Nouvelles romaines de Alberto Moravia

Publié le 12 décembre 2015 par Taralliezaletti

Nouvelles.
Alberto Moravia, Nouvelles romaines. Flammarion, 1982. 301p. Titre original : Racconti romani.

Racconti romani est un recueil de 61 récits écrits entre 1950 et 1954 pour Le Corriere della Sera. Le recueil Nouvelles romaines publié chez Flammarion ne contient que 36 nouvelles.

Alberto Moravia est un monument de la littérature italienne, et pourtant Nouvelles romaines est le premier livre que je lis de cet auteur. Ce ne sera certainement pas le dernier car ça a été une très belle découverte.

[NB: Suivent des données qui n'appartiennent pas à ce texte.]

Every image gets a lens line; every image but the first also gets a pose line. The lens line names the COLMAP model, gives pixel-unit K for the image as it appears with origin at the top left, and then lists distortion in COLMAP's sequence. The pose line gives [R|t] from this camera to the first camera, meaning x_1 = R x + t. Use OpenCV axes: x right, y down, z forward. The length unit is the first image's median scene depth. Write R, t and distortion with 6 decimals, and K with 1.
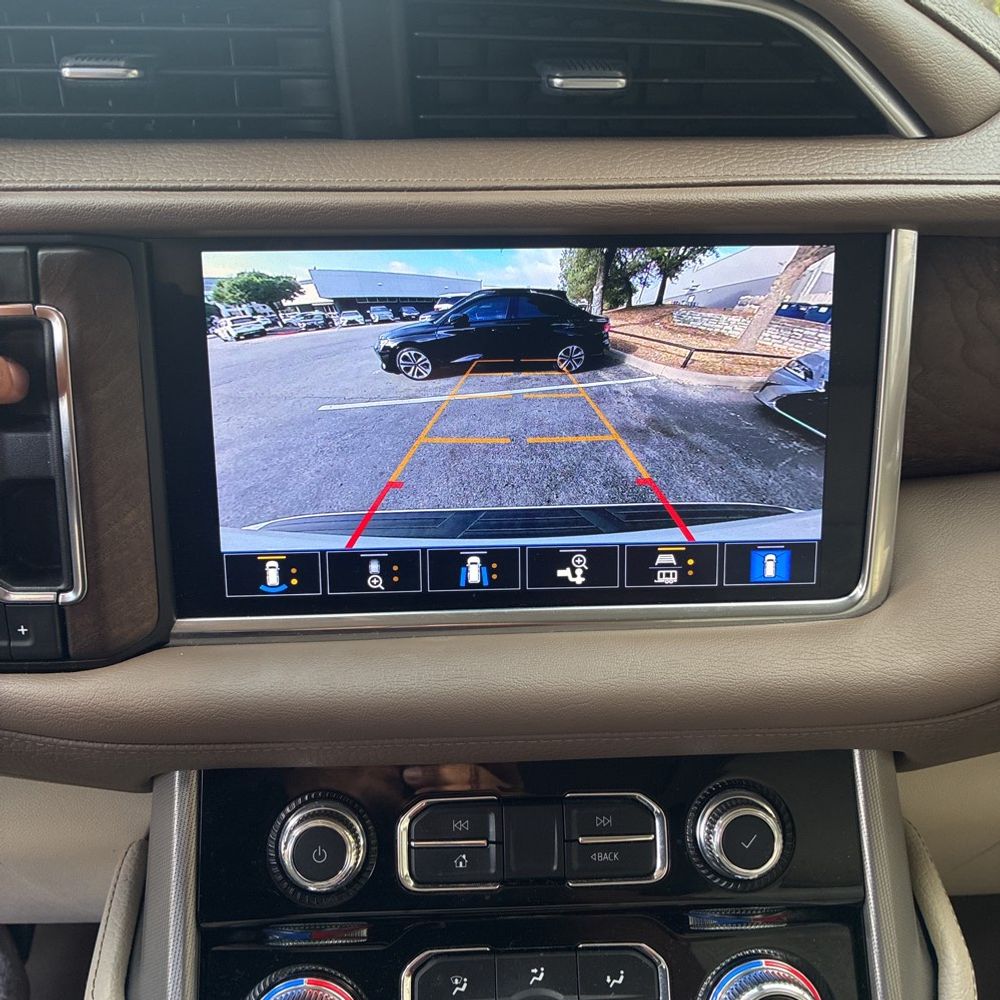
lens RADIAL K [[1025.7, 0, 496.1], [0, 1025.7, 493.6], [0, 0, 1]] dist [0.019876, 0.000000]
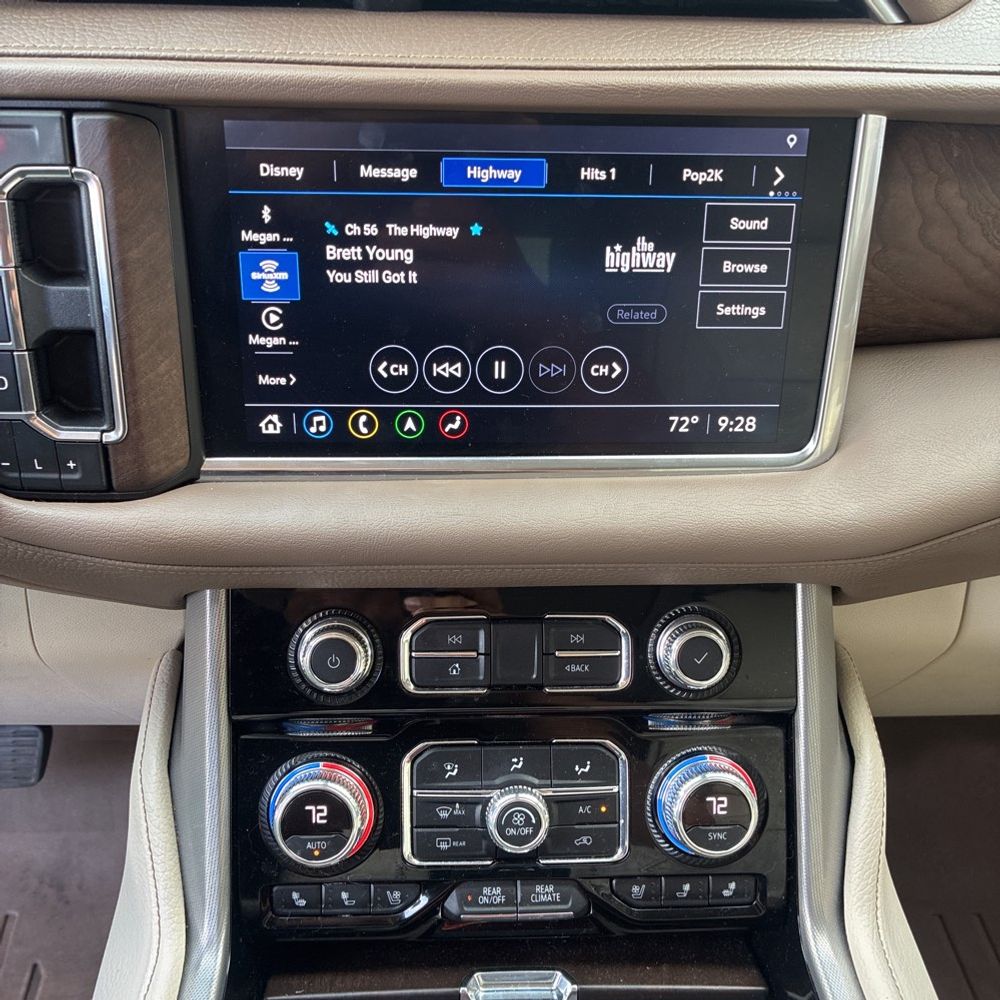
lens RADIAL K [[1025.7, 0, 500.0], [0, 1025.7, 503.0], [0, 0, 1]] dist [0.019876, 0.000000]
pose [[0.999649, 0.021374, 0.015671, -0.004794], [-0.023567, 0.987372, 0.156658, -0.013970], [-0.012125, -0.156972, 0.987529, -0.127062]]
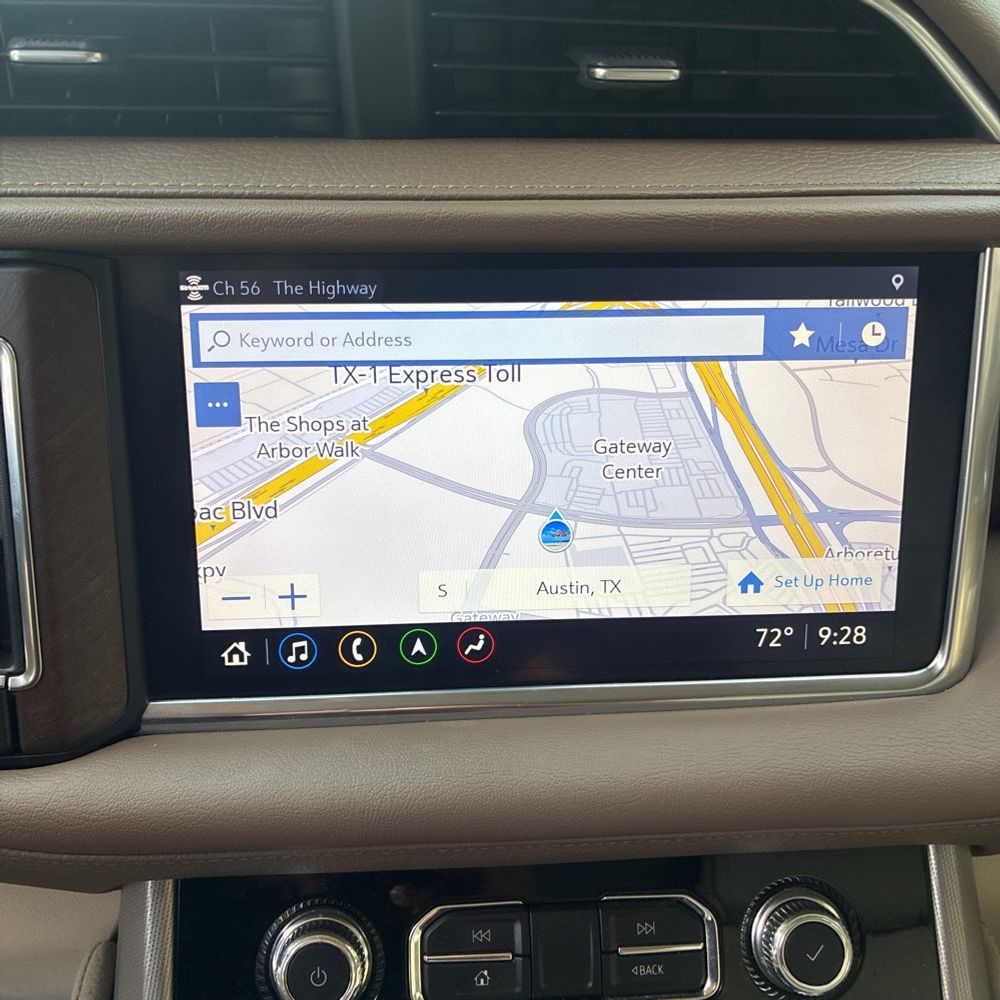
lens RADIAL K [[1025.7, 0, 491.5], [0, 1025.7, 506.8], [0, 0, 1]] dist [0.019876, 0.000000]
pose [[0.999644, -0.001430, 0.026628, -0.050996], [0.001304, 0.999988, 0.004772, -0.043706], [-0.026635, -0.004736, 0.999634, 0.145000]]
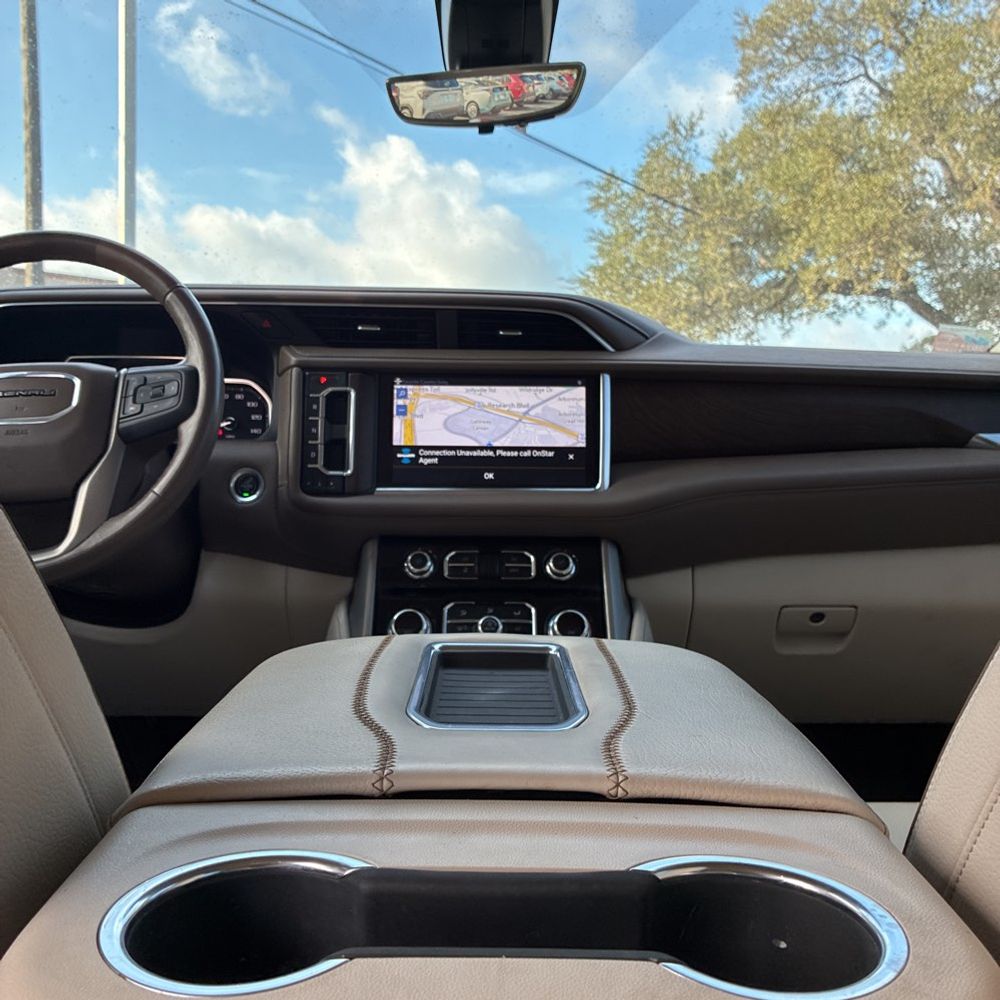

Né à Rome en 1907, de son vrai nom Alberto Pincherle, Alberto Moravia est atteint à l’âge de 8 ans d’une tuberculose osseuse qui le contraint à l’immobilisme et l’empêche de poursuivre ses études. La maladie le conduit à lire énormément puis à écrire. Il écrit son premier roman Les Indifférents à 17 ans. Publié en 1929, il connaît un grand succès mais est rapidement censuré par le régime fasciste. Son engagement contre le fascisme va d’ailleurs l’obliger à écrire dans le silence et de façon anonyme, jusqu’à ce qu’il soit même interdit de publication en 1941 avec Le Quadrille des masques. Menacé par les nazis qui occupent alors Rome, Moravia s’enfuit en 1943 avec sa femme Elsa Morante dans la campagne romaine. Ils trouvent refuge auprès des paysans de la ciociara, une région au Sud de Rome. Moravia y découvre une classe sociale qui lui était jusque là étrangère et cette expérience va être à l’origine de l’écriture des Nouvelles Romaines.

Rome dans les années 50 – Photographe : William Klein

Avec un sens aigu de l’observation et beaucoup de justesse, Moravia décrit le petit peuple romain dans son ensemble. Il fait ainsi parler à la première personne toute une galerie de personnages : chauffeur de taxi, mari abandonné, chômeur, camionneur, voleur, crève-la-faim… Le décor est toujours le même : une Rome d’après-guerre où règnent la débrouille et les petits trafics. Mais aussi une Rome tournée vers la modernité à laquelle le peuple aimerait bien accéder. Harassés par les difficultés de la vie, les personnages rêvent tous d’une vie meilleure, chacun à sa manière. Certains aimeraient simplement subvenir à leurs besoins, d’autres rêvent de grandeur. Faute de place et de confort dans les logements, la vie se déroule essentiellement à l’extérieur. On suit avec plaisir les nombreuses déambulations des personnages grâce aux indications précises des lieux où se déroule l’histoire. Car oui, il y a beaucoup de déambulations, d’agitations en tout sens pour très peu de résultat. Mais malgré la pauvreté et les escroqueries en tout genre, les personnages émanent une certaine grandeur et dégagent un bonheur qui est peut être bien la fameuse dolce vita. Ce petit peuple romain nous semble terriblement attachant et d’ailleurs, même si le ton est parfois teinté d’ironie, Moravia laisse transparaître sa sympathie, lui qui a longtemps été habitué à porter un regard critique sur les intellectuels bourgeois.

Au bout de peu de temps Giuseppina arriva, essoufflée, tout alarmée. En la voyant si mal bâtie et laide, la pauvre petite, avec cette envie, cette tache vineuse qu’elle a sur la joue et qui explique si bien toute l’histoire de la boutique montée avec son seul argent, j’eus pitié et faillis ne rien lui dire. Mais désormais il était trop tard et je voulais me venger de Raimondo.
– Ne t’affole pas, lui dis-je, ce n’est rien… c’est seulement Raimondo qui est allé sur la terrasse pour aider la fille du portier d’en face à étendre son linge.
– Misère de moi ! fit-elle, eh ! bien, il va m’entendre…
Et elle traversa la rue en toute hâte.
J’ôtai ma blouse, passai mon veston et baissai le rideau de fer. Mais avant de m’en aller, je plantai un écriteau que nous avions trouvé dans le matériel de nos prédécesseurs et qui en lettres imprimées portait ces mots :
FERME POUR DEUIL DE FAMILLE.

Titre de la nouvelle : Salon de coiffure


Je participe au challenge Un giro a Roma.